SpaceX founder and CEO Elon Musk said recently his private spaceflight company is planning to land a rocket on an enormous platform floating in the sea.

Its first attempt at a damage-free landing for its Falcon 9 rocket is expected to take place in December as part of the team’s next space launch. The ambitious plan is aimed at developing a safe and secure method for bringing the rocket back to Earth at the end of missions that involve sending its cargo-laden Dragon capsule to the International Space Station. If it succeeds in its plan to develop a reusable system for its rocket, the company’s space travel costs will be drastically reduced.

The platform, which measures 91 x 52 meters (300 x 170 ft), will float unanchored at an as-yet unspecified location in the Atlantic.

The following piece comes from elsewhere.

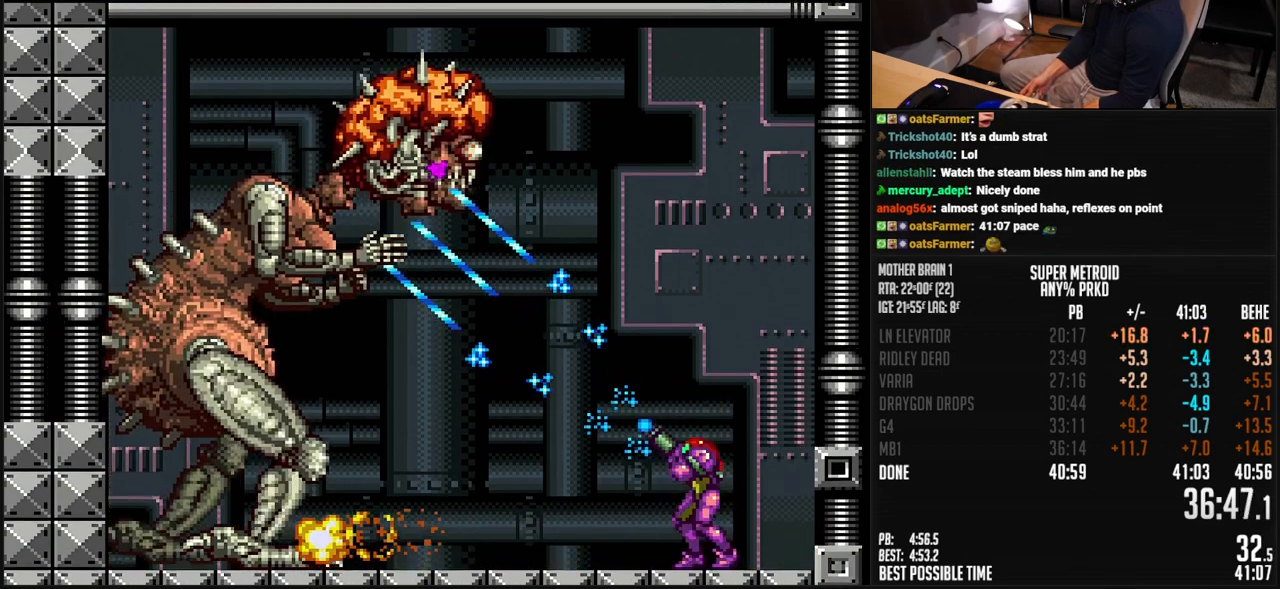
{"buttons": ["X", "R1"], "events": [[317, "DPAD_RIGHT", "up"]]}
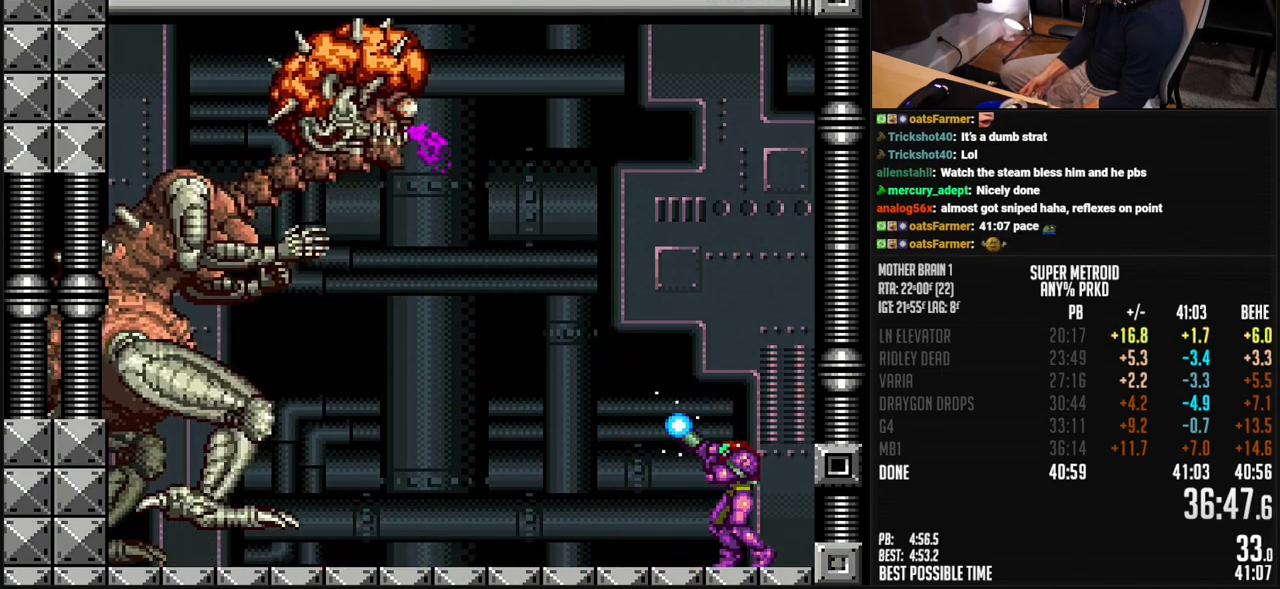
{"buttons": ["X", "R1"], "events": [[33, "DPAD_DOWN", "down"], [83, "DPAD_DOWN", "up"], [267, "X", "up"], [317, "X", "down"]]}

Attached engines and GPS sensors will help to keep it in position.

SpaceX has already succeeded in bringing the Falcon 9 back to Earth, however, unstable landings have seen it destroyed each time.

February’s mission will be the company’s very first attempt at landing the rocket safely on a floating platform. But with the rocket as tall as a 14-story building, it’s clearly going to be an extremely delicate operation.

“When a 14-story building falls over, it’s quite a belly flop,” Musk said recently at the Massachusetts Institute of Technology’s AeroAstro Centennial Symposium. “We’ve been able to soft-land the rocket booster in the ocean twice so far. Unfortunately, it just sort of sat there for several seconds then tipped over and exploded.”

Despite all the planning, Musk puts the chances of succeeding with its first floating-platform landing at just 50 percent.

The SpaceX boss described the project as “tricky,” adding that they should be able to get it right during the 12 or so launches scheduled to take place over the next year.

“I think it’s probably quite likely – 80 percent or 90 percent likely – that one of those flights we’ll be able to land and refly. I think we’re quite close,” Musk said.